On Dec 19, 2025, the US Food and Drug Administration (FDA) announced a major milestone by qualifying total hip bone mineral density (BMD), assessed by dual-energy X-ray absorptiometry, as a surrogate endpoint for fractures in phase 3 trials of investigational drugs in postmenopausal women with osteoporosis. The qualification was based on data generated by the Study to Advance Bone Mineral Density as a Regulatory Endpoint (SABRE)—a public–private partnership funded by the Foundation for the National Institutes of Health (FNIH)—initiated and managed by the FNIH Biomarkers Consortium. SABRE analysed data from 52 clinical trials of osteoporosis drugs (both antiresorptive and anabolic agents) involving more than 160 000 participants, demonstrating that the percentage change in total hip BMD over 2 years was predictive of treatment-related declines in vertebral, non-vertebral, hip, all clinical, and all fractures. By qualifying a surrogate endpoint for osteoporosis trials, the FDA decision is set to transform the field, enabling smaller trials of shorter duration to be conducted, stimulating investment in and accelerating osteoporosis drug development, hastening regulatory approval, and increasing patient access to new treatments with potentially improved safety and efficacy.
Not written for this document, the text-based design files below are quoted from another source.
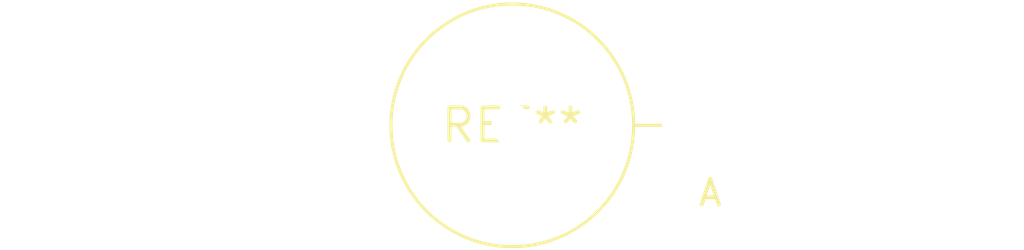
<source format=kicad_pcb>
(kicad_pcb (version 20240108) (generator pcbnew)

  (general
    (thickness 1.6)
  )

  (paper "A4")
  (layers
    (0 "F.Cu" signal)
    (31 "B.Cu" signal)
    (32 "B.Adhes" user "B.Adhesive")
    (33 "F.Adhes" user "F.Adhesive")
    (34 "B.Paste" user)
    (35 "F.Paste" user)
    (36 "B.SilkS" user "B.Silkscreen")
    (37 "F.SilkS" user "F.Silkscreen")
    (38 "B.Mask" user)
    (39 "F.Mask" user)
    (40 "Dwgs.User" user "User.Drawings")
    (41 "Cmts.User" user "User.Comments")
    (42 "Eco1.User" user "User.Eco1")
    (43 "Eco2.User" user "User.Eco2")
    (44 "Edge.Cuts" user)
    (45 "Margin" user)
    (46 "B.CrtYd" user "B.Courtyard")
    (47 "F.CrtYd" user "F.Courtyard")
    (48 "B.Fab" user)
    (49 "F.Fab" user)
    (50 "User.1" user)
    (51 "User.2" user)
    (52 "User.3" user)
    (53 "User.4" user)
    (54 "User.5" user)
    (55 "User.6" user)
    (56 "User.7" user)
    (57 "User.8" user)
    (58 "User.9" user)
  )

  (setup
    (pad_to_mask_clearance 0)
    (pcbplotparams
      (layerselection 0x00010fc_ffffffff)
      (plot_on_all_layers_selection 0x0000000_00000000)
      (disableapertmacros false)
      (usegerberextensions false)
      (usegerberattributes false)
      (usegerberadvancedattributes false)
      (creategerberjobfile false)
      (dashed_line_dash_ratio 12.000000)
      (dashed_line_gap_ratio 3.000000)
      (svgprecision 4)
      (plotframeref false)
      (viasonmask false)
      (mode 1)
      (useauxorigin false)
      (hpglpennumber 1)
      (hpglpenspeed 20)
      (hpglpendiameter 15.000000)
      (dxfpolygonmode false)
      (dxfimperialunits false)
      (dxfusepcbnewfont false)
      (psnegative false)
      (psa4output false)
      (plotreference false)
      (plotvalue false)
      (plotinvisibletext false)
      (sketchpadsonfab false)
      (subtractmaskfromsilk false)
      (outputformat 1)
      (mirror false)
      (drillshape 1)
      (scaleselection 1)
      (outputdirectory "")
    )
  )

  (net 0 "")

  (footprint "D_P600_R-6_P7.62mm_Vertical_AnodeUp" (layer "F.Cu") (at 0 0))

)

</source>
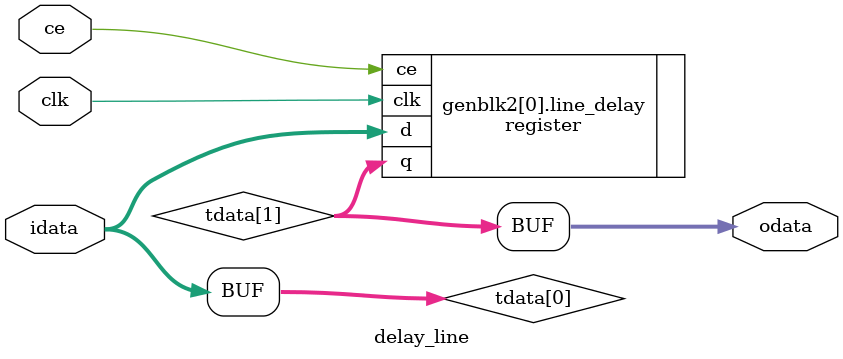
<source format=v>
`timescale 1ns / 1ps


module delay_line #
(
    parameter N=2,
    parameter DELAY=1
)
(   
    input clk,
    input ce,
    input [N-1:0]idata,    
    output [N-1:0]odata 
);
 wire [N-1:0] tdata [DELAY:0];
 genvar i;
    assign tdata [0] = idata;
    generate
        if (DELAY == 0)
            begin
                assign odata = idata;
            end 
        for(i=0;i<DELAY;i=i+1)
            begin
                register #(
                    .N(N)
                ) line_delay
                (
                    .clk(clk),
                    .ce(ce),
                    .d(tdata[i]),
                    .q(tdata[i+1])
                );
            end
    endgenerate    
assign odata = tdata[DELAY];
endmodule

</source>
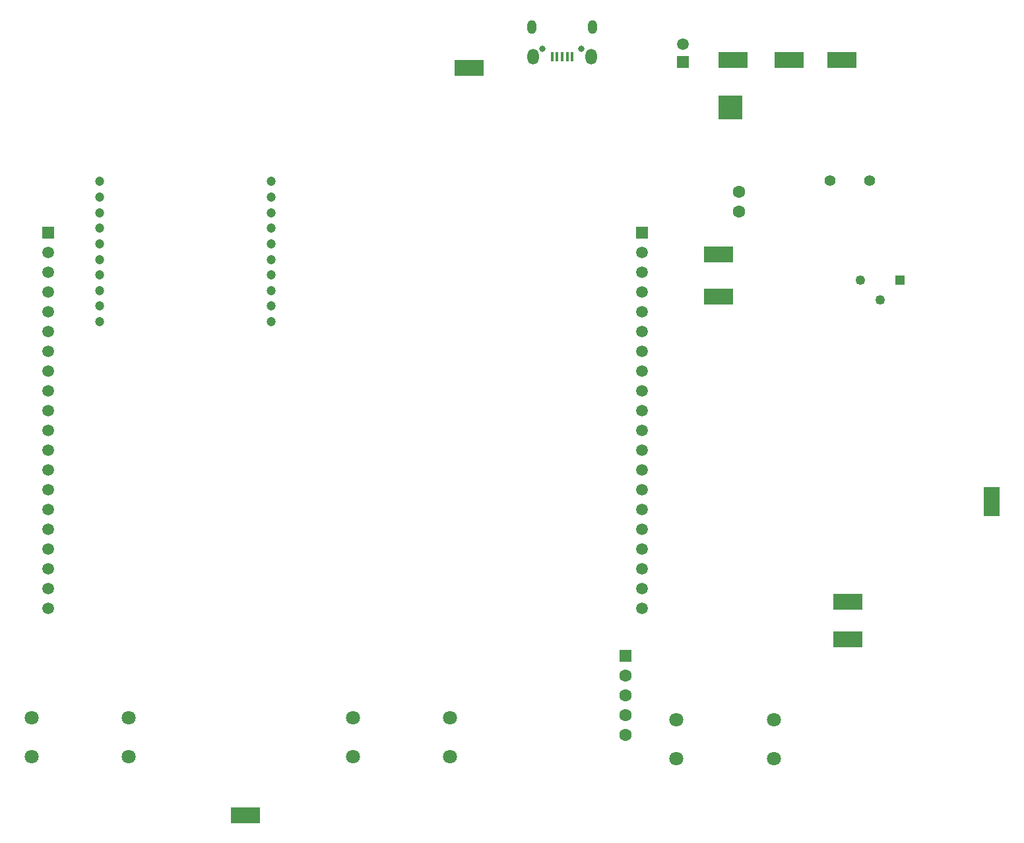
<source format=gbr>
%TF.GenerationSoftware,Altium Limited,Altium Designer,21.6.1 (37)*%
G04 Layer_Color=255*
%FSLAX43Y43*%
%MOMM*%
%TF.SameCoordinates,2DC9C271-DD38-4FBD-9B37-034AA9505664*%
%TF.FilePolarity,Positive*%
%TF.FileFunction,Pads,Bot*%
%TF.Part,Single*%
G01*
G75*
%TA.AperFunction,SMDPad,CuDef*%
%ADD23R,3.100X3.100*%
%TA.AperFunction,ComponentPad*%
%ADD31R,1.500X1.500*%
%ADD32C,1.500*%
%ADD33C,1.200*%
%ADD34C,1.600*%
%ADD35C,1.400*%
%ADD36C,1.800*%
%ADD37R,1.600X1.600*%
%ADD38R,1.250X1.250*%
%ADD39C,1.250*%
%ADD40C,0.800*%
%ADD41O,1.150X1.800*%
%ADD42O,1.450X2.000*%
%TA.AperFunction,SMDPad,CuDef*%
%ADD46R,3.800X2.030*%
%ADD47R,2.030X3.800*%
%ADD48R,0.450X1.300*%
D23*
X125684Y94384D02*
D03*
D31*
X38131Y78295D02*
D03*
X119600Y100260D02*
D03*
X114341Y78295D02*
D03*
D32*
X38131Y75755D02*
D03*
Y73215D02*
D03*
Y70675D02*
D03*
Y68135D02*
D03*
Y65595D02*
D03*
Y63055D02*
D03*
Y60515D02*
D03*
Y57975D02*
D03*
Y55435D02*
D03*
Y52895D02*
D03*
Y50355D02*
D03*
Y47815D02*
D03*
Y45275D02*
D03*
Y42735D02*
D03*
Y40195D02*
D03*
Y37655D02*
D03*
Y35115D02*
D03*
Y32575D02*
D03*
Y30035D02*
D03*
X119600Y102540D02*
D03*
X114341Y30035D02*
D03*
Y32575D02*
D03*
Y35115D02*
D03*
Y37655D02*
D03*
Y40195D02*
D03*
Y42735D02*
D03*
Y45275D02*
D03*
Y47815D02*
D03*
Y50355D02*
D03*
Y52895D02*
D03*
Y55435D02*
D03*
Y57975D02*
D03*
Y60515D02*
D03*
Y63055D02*
D03*
Y65595D02*
D03*
Y68135D02*
D03*
Y70675D02*
D03*
Y73215D02*
D03*
Y75755D02*
D03*
D33*
X44750Y84870D02*
D03*
Y82870D02*
D03*
Y80870D02*
D03*
Y78870D02*
D03*
Y76870D02*
D03*
Y72870D02*
D03*
Y68870D02*
D03*
Y66870D02*
D03*
X66750Y78870D02*
D03*
Y74870D02*
D03*
Y72870D02*
D03*
Y70870D02*
D03*
Y68870D02*
D03*
Y66870D02*
D03*
Y76870D02*
D03*
Y80870D02*
D03*
Y82870D02*
D03*
Y84870D02*
D03*
X44750Y70870D02*
D03*
Y74870D02*
D03*
D34*
X126821Y80975D02*
D03*
Y83515D02*
D03*
X112250Y21408D02*
D03*
Y18868D02*
D03*
Y16328D02*
D03*
Y13788D02*
D03*
D35*
X138520Y85000D02*
D03*
X143520D02*
D03*
D36*
X77251Y16035D02*
D03*
X89751Y11035D02*
D03*
Y16035D02*
D03*
X77251Y11035D02*
D03*
X118751Y15750D02*
D03*
X131251Y10750D02*
D03*
Y15750D02*
D03*
X118751Y10750D02*
D03*
X48501Y16035D02*
D03*
X36001Y11035D02*
D03*
X48501D02*
D03*
X36001Y16035D02*
D03*
D37*
X112250Y23948D02*
D03*
D38*
X147488Y72184D02*
D03*
D39*
X142408D02*
D03*
X144948Y69644D02*
D03*
D40*
X106600Y101950D02*
D03*
X101600D02*
D03*
D41*
X107975Y104700D02*
D03*
X100225D02*
D03*
D42*
X107825Y100900D02*
D03*
X100375D02*
D03*
D46*
X126021Y100500D02*
D03*
X140800Y26100D02*
D03*
X133250Y100500D02*
D03*
X124195Y70086D02*
D03*
X124134Y75500D02*
D03*
X140800Y30869D02*
D03*
X140000Y100500D02*
D03*
X92200Y99469D02*
D03*
X63500Y3500D02*
D03*
D47*
X159250Y43750D02*
D03*
D48*
X104750Y100900D02*
D03*
X102800D02*
D03*
X104100D02*
D03*
X103450D02*
D03*
X105400D02*
D03*
%TF.MD5,19814be9e4156085baed24f6be945ce3*%
M02*

</source>
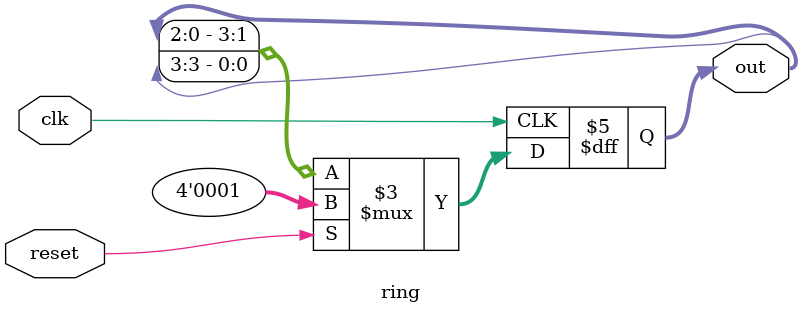
<source format=v>
module ring(input reset,input clk, output reg[3:0] out);
  
  always @(posedge clk )
    begin
      if(reset)
        out=4'b0001;
      else
        out={out[2:0], out[3]};
    end
endmodule

</source>
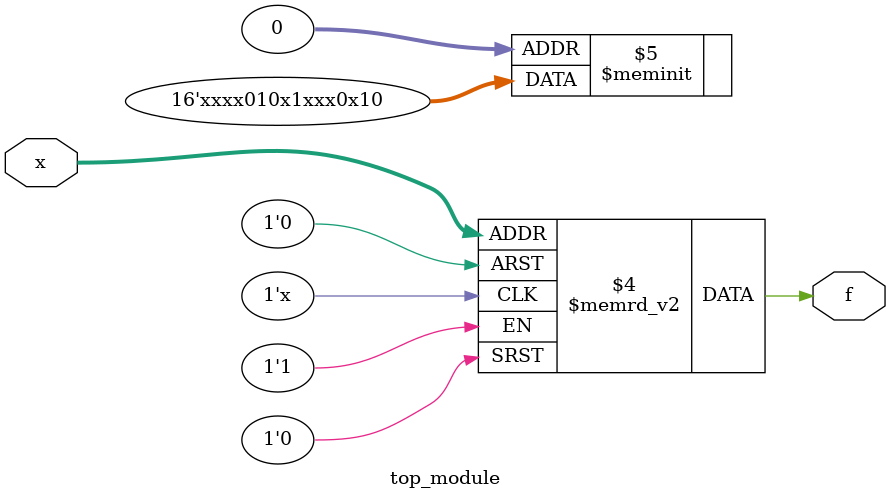
<source format=sv>
module top_module (
    input [4:1] x,
    output logic f
);

always_comb begin
    case ({x[4], x[3], x[2], x[1]})
        4'b0000, 4'b0011, 4'b1001, 4'b1011: f = 1'b0;
        4'b0001, 4'b0111, 4'b1010: f = 1'b1;
        4'b0010, 4'b0101, 4'b0110, 4'b1000, 4'b1100, 4'b1101, 4'b1110, 4'b1111: f = 1'bx;
    endcase
end

endmodule

</source>
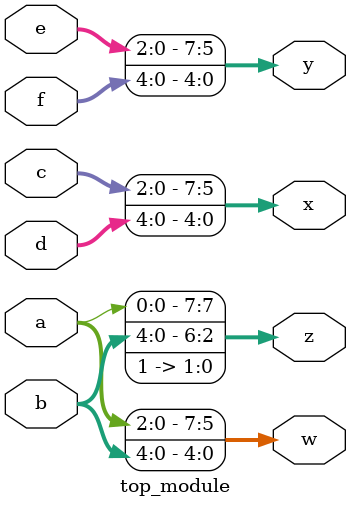
<source format=sv>
module top_module (
	input [4:0] a,
	input [4:0] b,
	input [4:0] c,
	input [4:0] d,
	input [4:0] e,
	input [4:0] f,
	output [7:0] w,
	output [7:0] x,
	output [7:0] y,
	output [7:0] z
);
	
	assign w = {a, b};
	assign x = {c, d};
	assign y = {e, f};
	assign z = {w[6:0], 2'b11};
	
endmodule

</source>
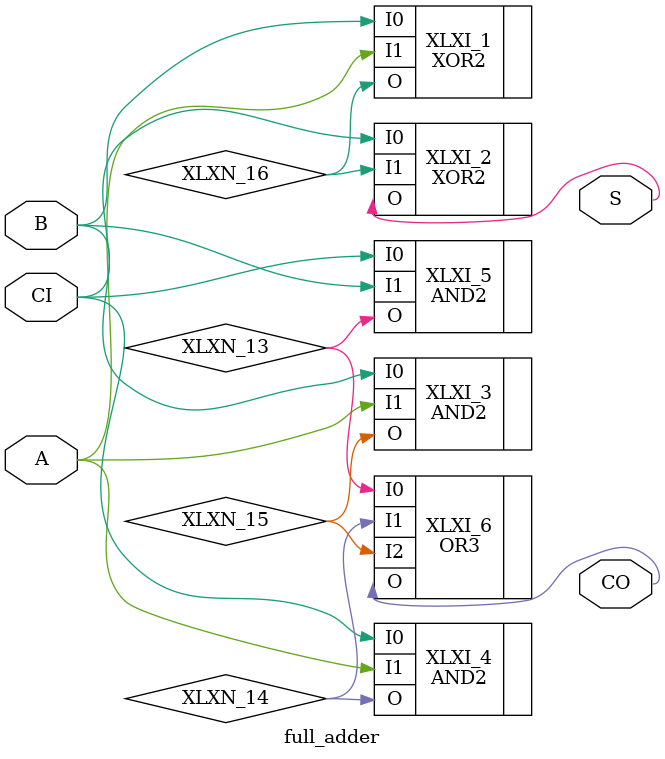
<source format=v>
`timescale 1ns / 1ps

module full_adder(A, 
                  B, 
                  CI, 
                  CO, 
                  S);

    input A;
    input B;
    input CI;
   output CO;
   output S;
   
   wire XLXN_13;
   wire XLXN_14;
   wire XLXN_15;
   wire XLXN_16;
   
   XOR2 XLXI_1 (.I0(B), 
                .I1(A), 
                .O(XLXN_16));
   XOR2 XLXI_2 (.I0(CI), 
                .I1(XLXN_16), 
                .O(S));
   AND2 XLXI_3 (.I0(B), 
                .I1(A), 
                .O(XLXN_15));
   AND2 XLXI_4 (.I0(CI), 
                .I1(A), 
                .O(XLXN_14));
   AND2 XLXI_5 (.I0(CI), 
                .I1(B), 
                .O(XLXN_13));
   OR3 XLXI_6 (.I0(XLXN_13), 
               .I1(XLXN_14), 
               .I2(XLXN_15), 
               .O(CO));
endmodule

</source>
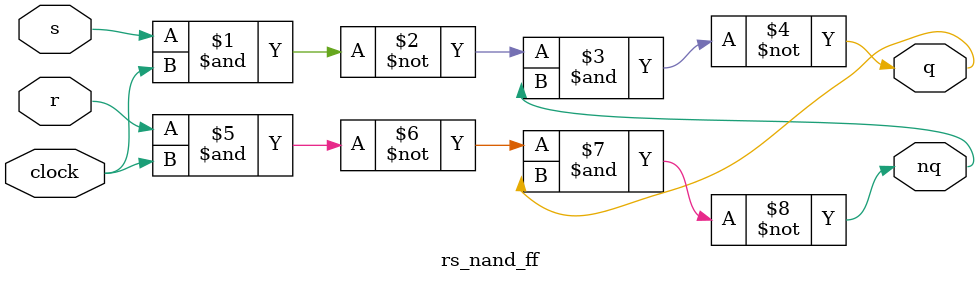
<source format=v>
`timescale 1ns / 1ps

module rs_nand_ff(
    input r,s,clock,
    output q,nq
    );
    
    assign q = ~(~(s&clock) & nq);
    assign nq = ~(~(r&clock) & q);

    
endmodule
</source>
The need for new therapies for osteoporosis could not be more urgent. Osteoporosis is an important age-related disease estimated to affect 500 million men and women worldwide. One in three women and one in five men older than 50 years will experience an osteoporotic fracture in their lifetime. As populations age, the burden is set to increase, with rates of some fractures (such as hip fracture) projected to triple by 2050 from levels in 1990. Osteoporotic fractures have serious consequences for individuals, compounded by the fact that a previous fracture increases the risk of future fractures. Fractures are associated with chronic pain, disability, loss of independence, and increased mortality. They also impose a substantial burden on health-care systems. In 2020, osteoporotic fractures accounted for £4·6 billion in direct costs to the UK National Health Service, a figure forecast to rise to £6 billion by 2030. Yet, despite their high incidence and associated costs, osteoporosis and osteoporotic fractures are still underdiagnosed and undertreated. The well documented crisis in osteoporosis—in which patients were either not prescribed available, effective medications or, if prescribed, did not take them due to fear of rare but serious adverse events—has resulted in a persisting major treatment gap.
Development of new osteoporosis medications holds much promise. Safer osteoporosis drugs (devoid of adverse side-effects) would go a long way to rebuild patient confidence and avoid treatment inertia. New, more efficacious anabolic agents might overcome the major limitation of this drug class—ie, that the stimulation of new bone formation wanes within months, thereby limiting increases in BMD.
In a new issue of The Lancet Diabetes & Endocrinology, Benjamin Leder and colleagues report the results of the LIDA trial, which compared 3 months of treatment with romosozumab (the most potent anabolic agent) followed by 9 months of treatment with the antiresorptive denosumab versus 12 months of treatment with romosozumab in postmenopausal women at high risk of fracture. At 12 months, the percentage change in total hip BMD in the 3-month romosozumab group (5·7% [SD 3·3]) was non-inferior to that in the 12-month romosozumab group (6·0% [3·2]). Given the cost of romosozumab, the injection burden, and concerns about potential adverse cardiovascular effects, a shorter treatment course could widen access to this anabolic therapy while helping to allay safety concerns.
The qualification of BMD as a surrogate endpoint in osteoporosis trials is a much needed boost for osteoporosis drug development and bone research more broadly. However, expanding the treatment arsenal for osteoporosis will not be sufficient to close the treatment gap. Greater emphasis must be placed on primary prevention, including treating patients at high risk of osteoporosis (ie, those with osteopenia), particularly young postmenopausal women, and secondary prevention, making greater use of and increasing funding for fracture liaison services. Clearer understanding of and communication around the benefit–risk balance of existing approved medications is essential, as is eliminating disparities in access to diagnosis and treatment.
Finally, the perception of osteoporosis as a disease only affecting women must be challenged to improve awareness, diagnosis, and outcomes in men. The challenges of closing the treatment gap in osteoporosis are immense, but close it we must—musculoskeletal health depends on it.